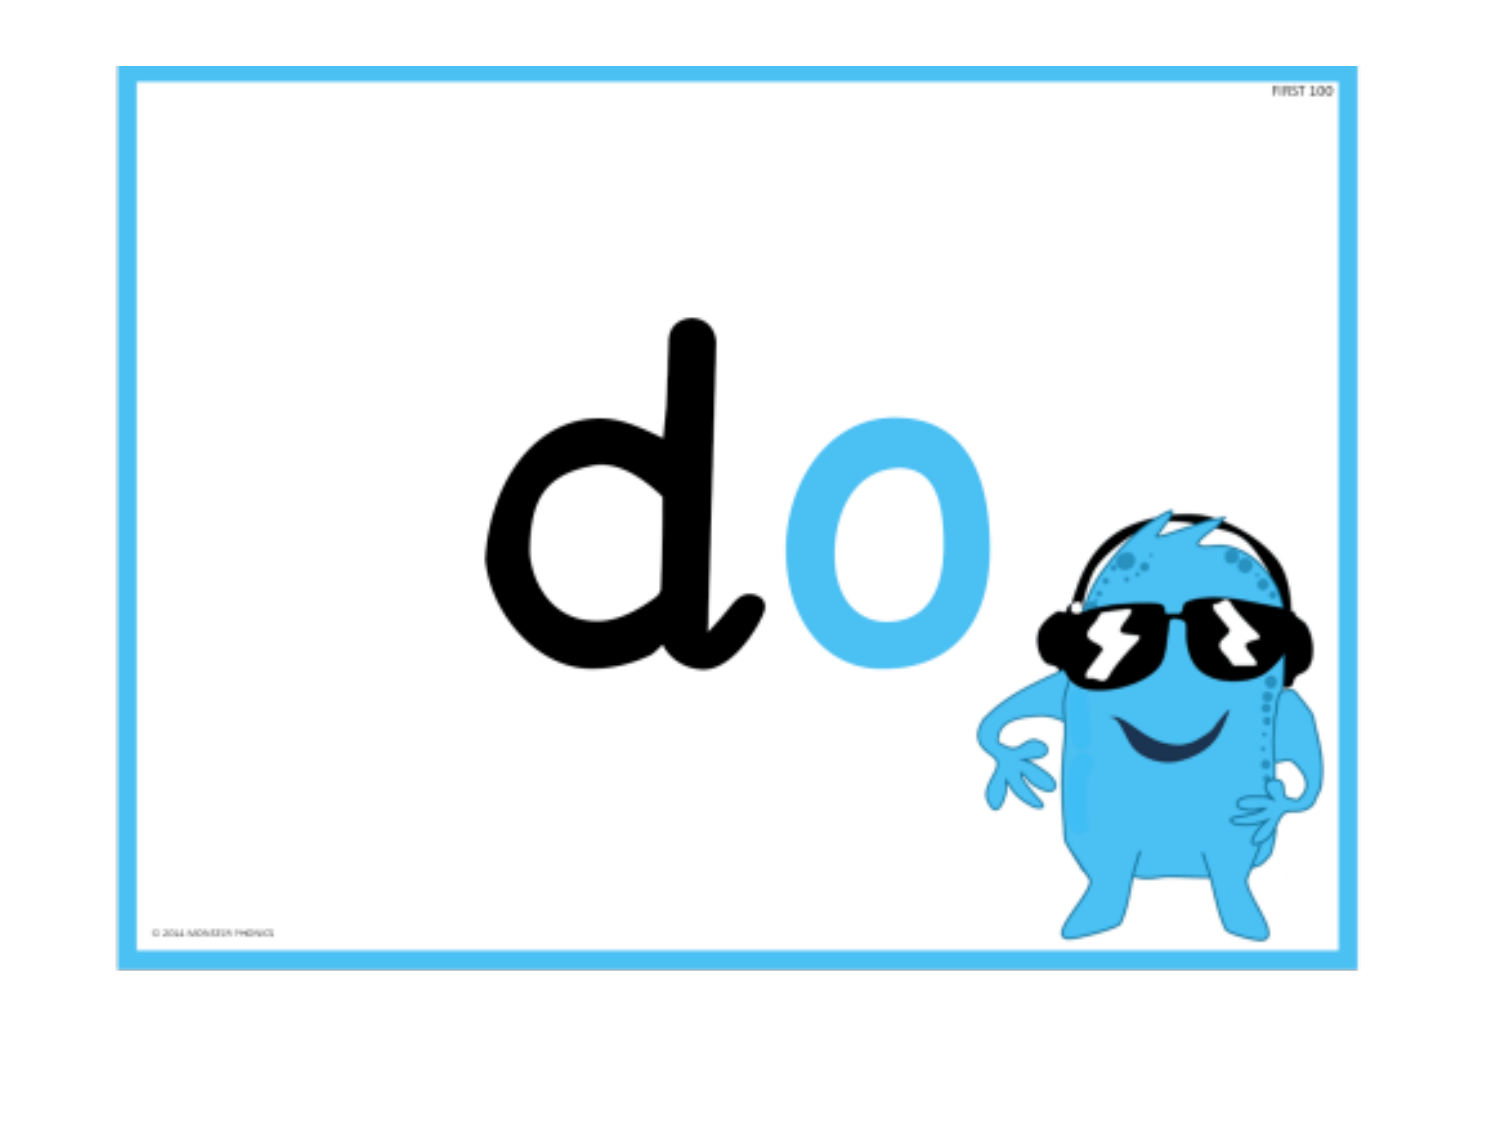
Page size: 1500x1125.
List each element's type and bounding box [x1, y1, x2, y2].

picture [111, 66, 1361, 977]
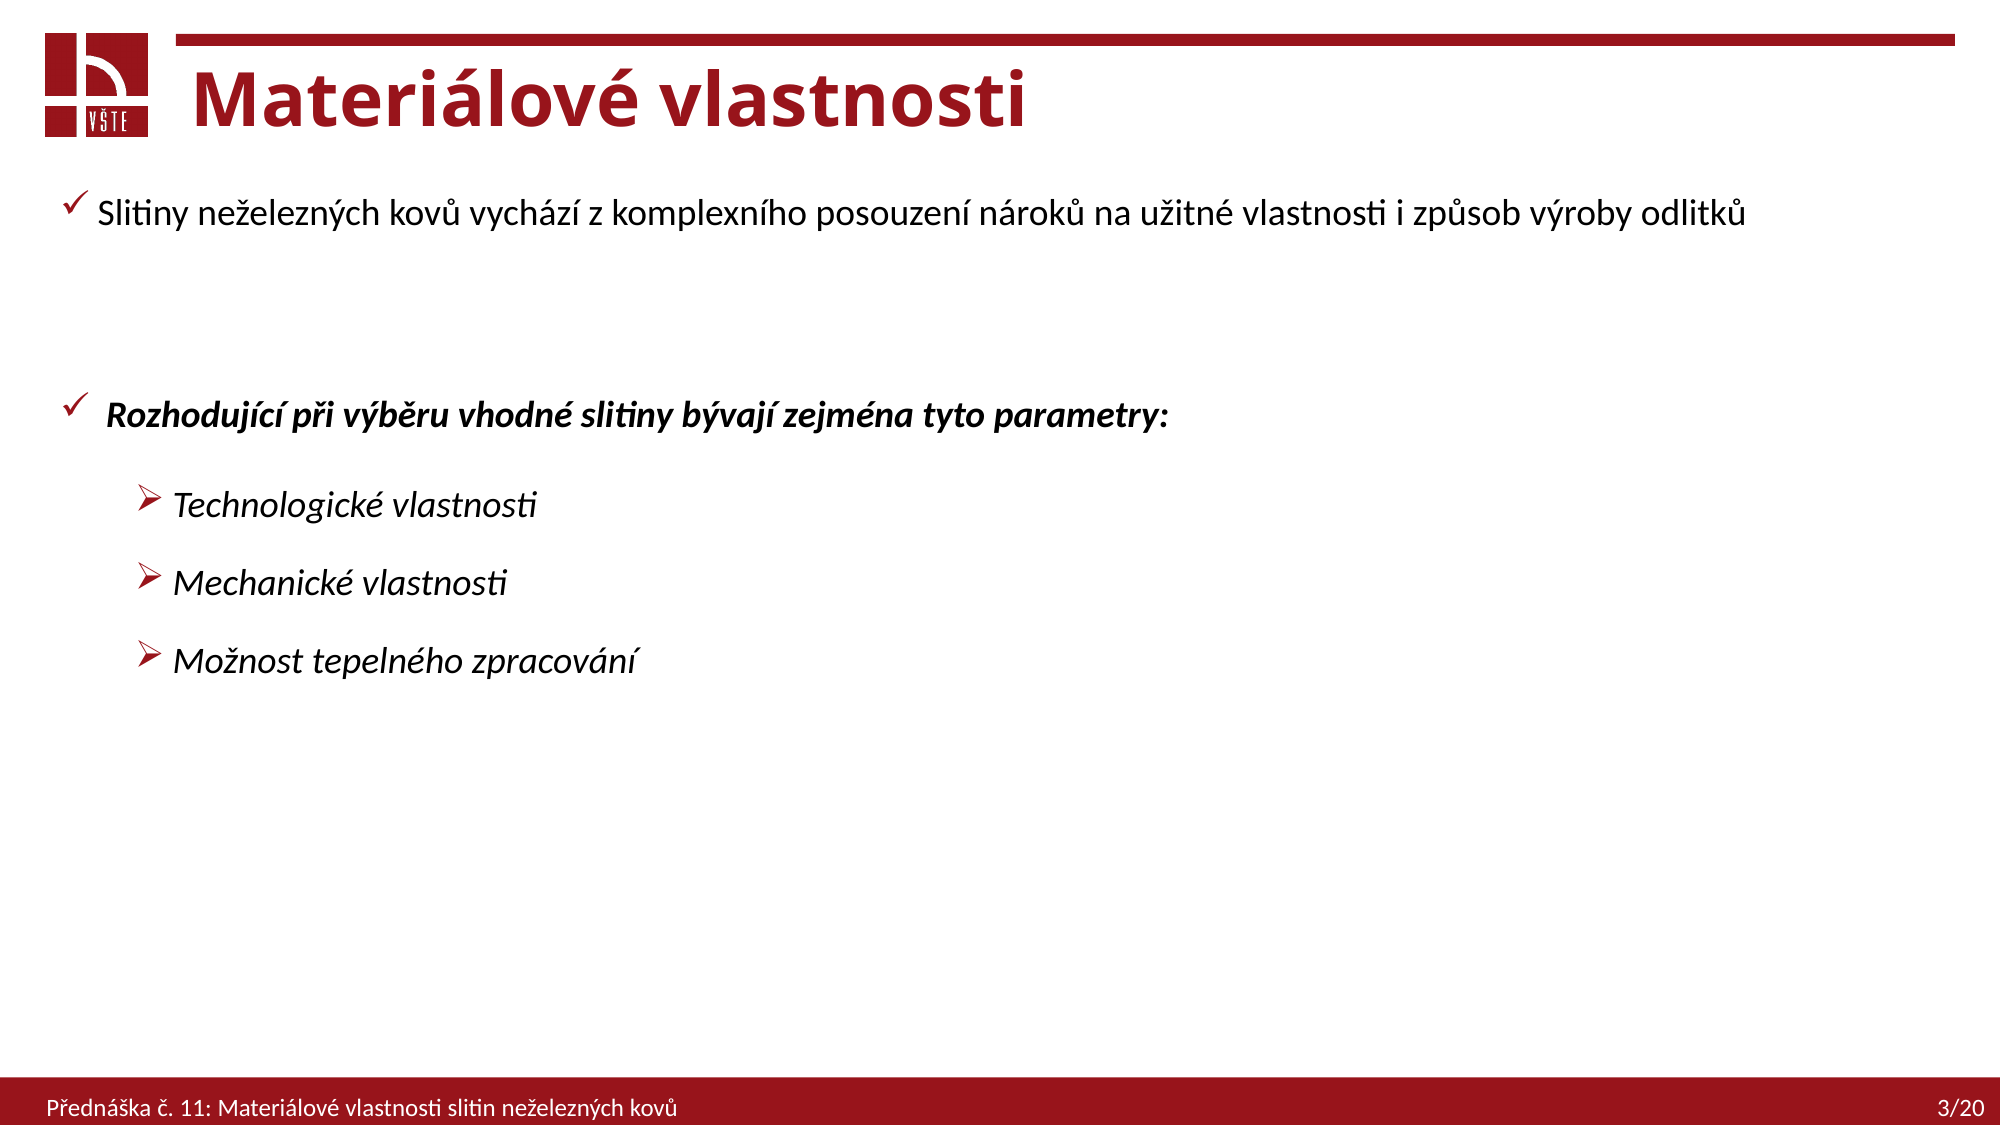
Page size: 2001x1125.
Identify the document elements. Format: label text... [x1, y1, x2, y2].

slide_number 3/20 [1550, 1088, 2000, 1125]
footer Přednáška č. 11: Materiálové vlastnosti slitin neželezných kovů [28, 1088, 704, 1125]
text_box [175, 33, 1956, 47]
picture [45, 33, 148, 137]
text_box [0, 1076, 2000, 1125]
list Slitiny neželezných kovů vychází z komplexního posouzení nároků na užitné vlastnosti i způsob výroby odlitků Rozhodující při výběru vhodné slitiny bývají zejména tyto parametry: Technologické vlastnosti Mechanické vlastnosti Možnost tepelného zpracování [45, 158, 1955, 1080]
title Materiálové vlastnosti [175, 47, 1955, 158]
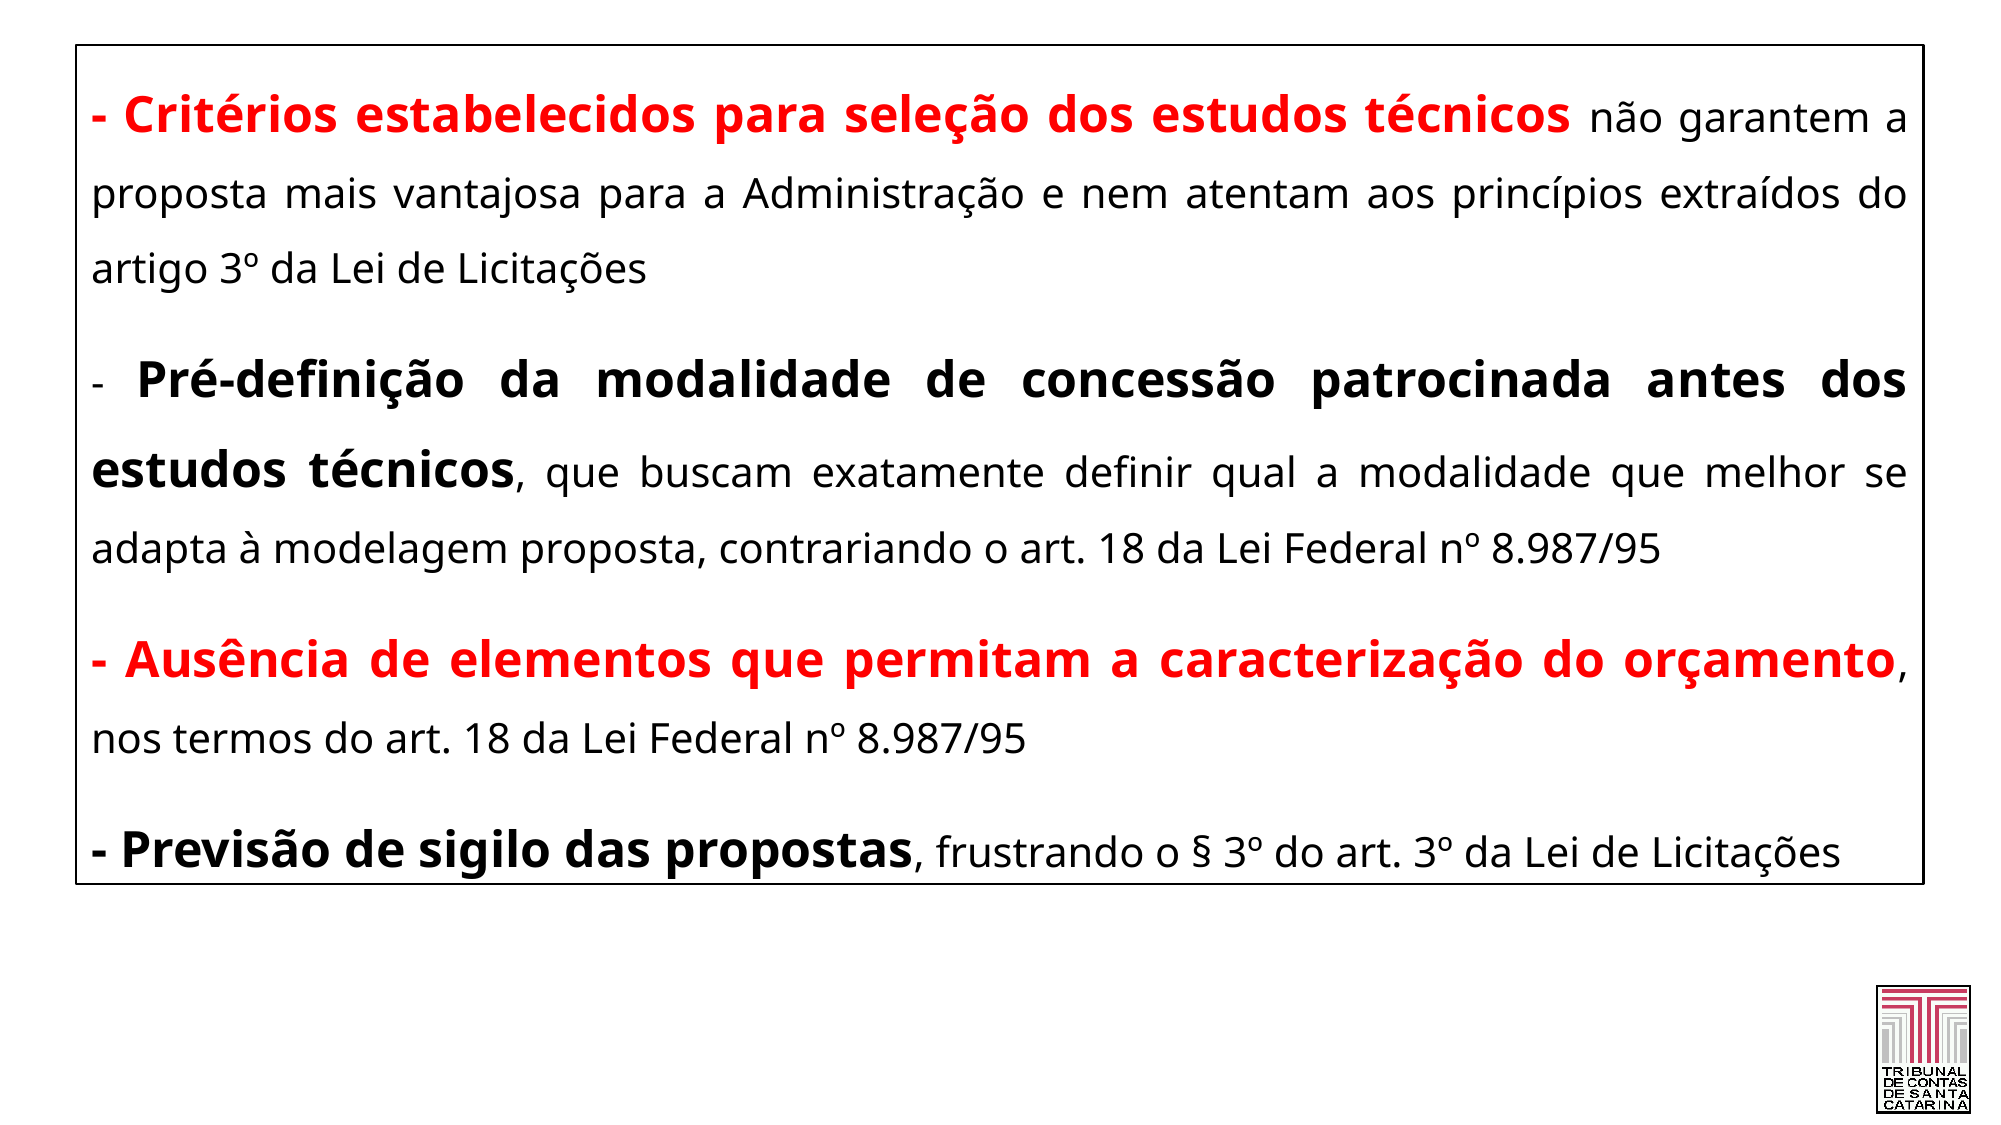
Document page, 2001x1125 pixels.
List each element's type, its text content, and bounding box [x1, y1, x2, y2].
:::
Every record above needs to be repeated exactly; pictures are to be left out.

Page size: 1500x1125.
List each element's type and bounding box [x1, y1, x2, y2].

picture [111, 66, 1361, 977]
Page size: 2001x1125.
Identify the document elements. Format: label text... [x1, y1, x2, y2].

slide_number 3/20 [1550, 1088, 2000, 1125]
footer Přednáška č. 11: Materiálové vlastnosti slitin neželezných kovů [28, 1088, 704, 1125]
text_box [175, 33, 1956, 47]
picture [45, 33, 148, 137]
text_box [0, 1076, 2000, 1125]
list Slitiny neželezných kovů vychází z komplexního posouzení nároků na užitné vlastnosti i způsob výroby odlitků Rozhodující při výběru vhodné slitiny bývají zejména tyto parametry: Technologické vlastnosti Mechanické vlastnosti Možnost tepelného zpracování [45, 158, 1955, 1080]
title Materiálové vlastnosti [175, 47, 1955, 158]
Document page, 2001x1125 pixels.
List each element's type, its text content, and bounding box [x1, y1, x2, y2].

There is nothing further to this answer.